:: The problem ::
Please copy each line of the data that includes the string "upon".
[[ Recorded data, beginning ]]
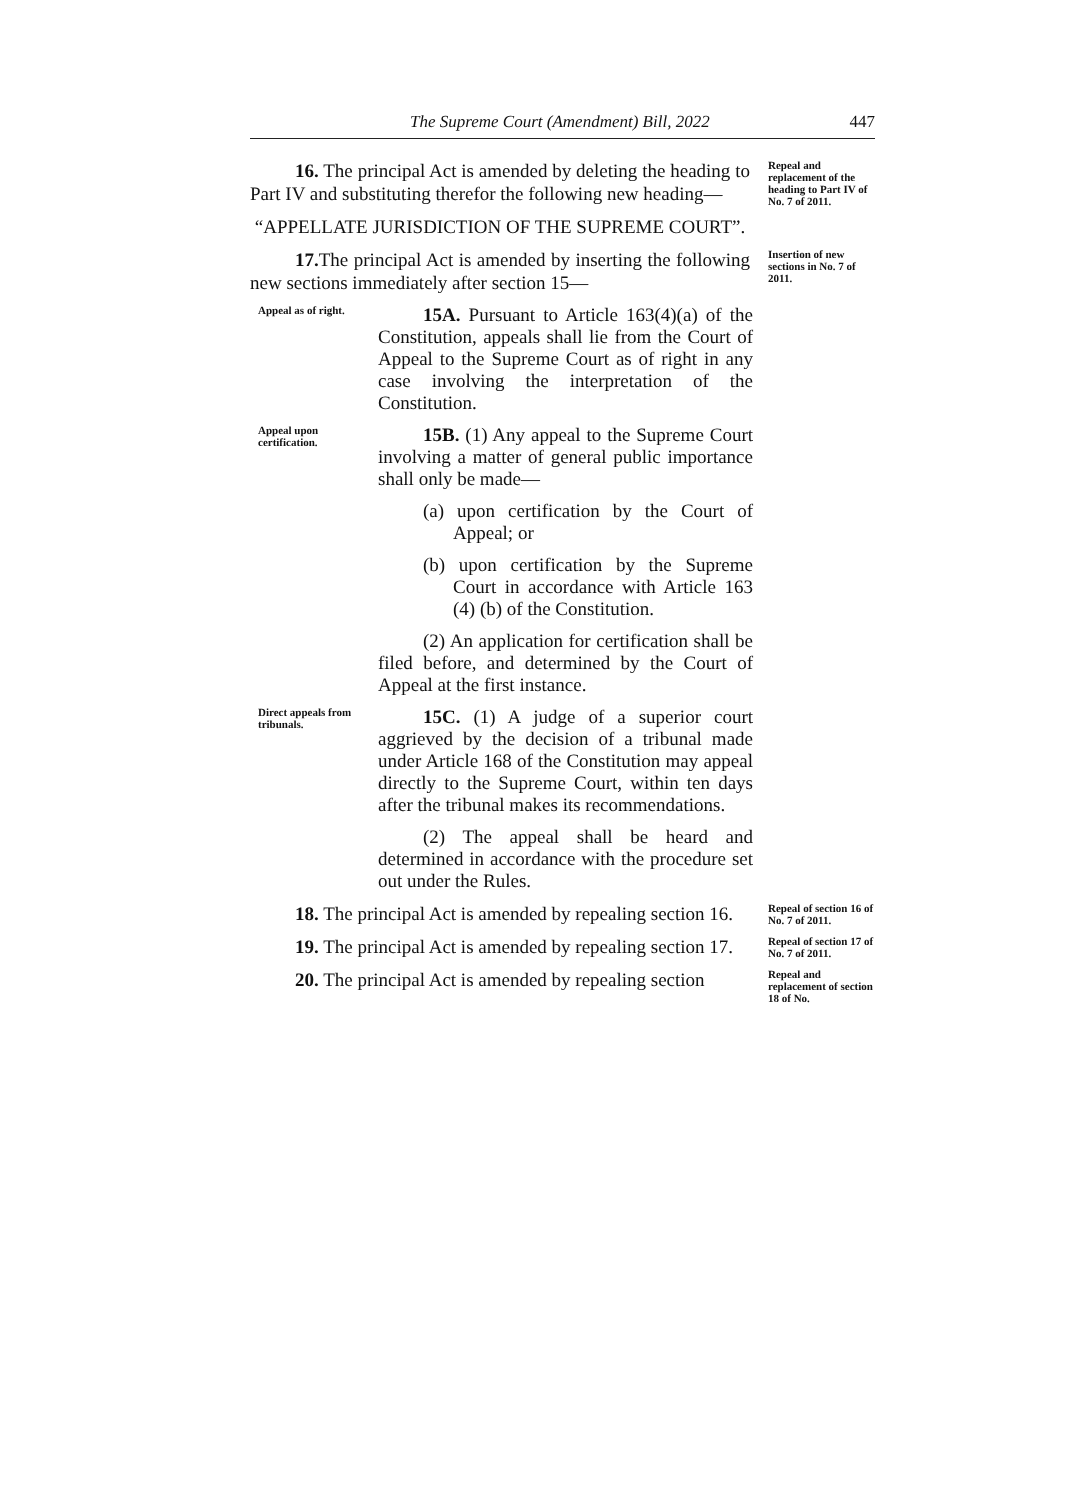The Supreme Court (Amendment) Bill, 2022 447
16. The principal Act is amended by deleting the heading to Part IV and substituting therefor the following new heading—
“APPELLATE JURISDICTION OF THE SUPREME COURT”.
Repeal and replacement of the heading to Part IV of No. 7 of 2011.
17. The principal Act is amended by inserting the following new sections immediately after section 15—
Insertion of new sections in No. 7 of 2011.
Appeal as of right.
15A. Pursuant to Article 163(4)(a) of the Constitution, appeals shall lie from the Court of Appeal to the Supreme Court as of right in any case involving the interpretation of the Constitution.
Appeal upon certification.
15B. (1) Any appeal to the Supreme Court involving a matter of general public importance shall only be made—
(a) upon certification by the Court of Appeal; or
(b) upon certification by the Supreme Court in accordance with Article 163 (4) (b) of the Constitution.
(2) An application for certification shall be filed before, and determined by the Court of Appeal at the first instance.
Direct appeals from tribunals.
15C. (1) A judge of a superior court aggrieved by the decision of a tribunal made under Article 168 of the Constitution may appeal directly to the Supreme Court, within ten days after the tribunal makes its recommendations.
(2) The appeal shall be heard and determined in accordance with the procedure set out under the Rules.
18. The principal Act is amended by repealing section 16.
Repeal of section 16 of No. 7 of 2011.
19. The principal Act is amended by repealing section 17.
Repeal of section 17 of No. 7 of 2011.
20. The principal Act is amended by repealing section
Repeal and replacement of section 18 of No.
[[ Recorded data, end ]]
:: Completed task ::
Appeal upon certification.
(a) upon certification by the Court of Appeal; or
(b) upon certification by the Supreme Court in accordance with Article 163 (4) (b) of the Constitution.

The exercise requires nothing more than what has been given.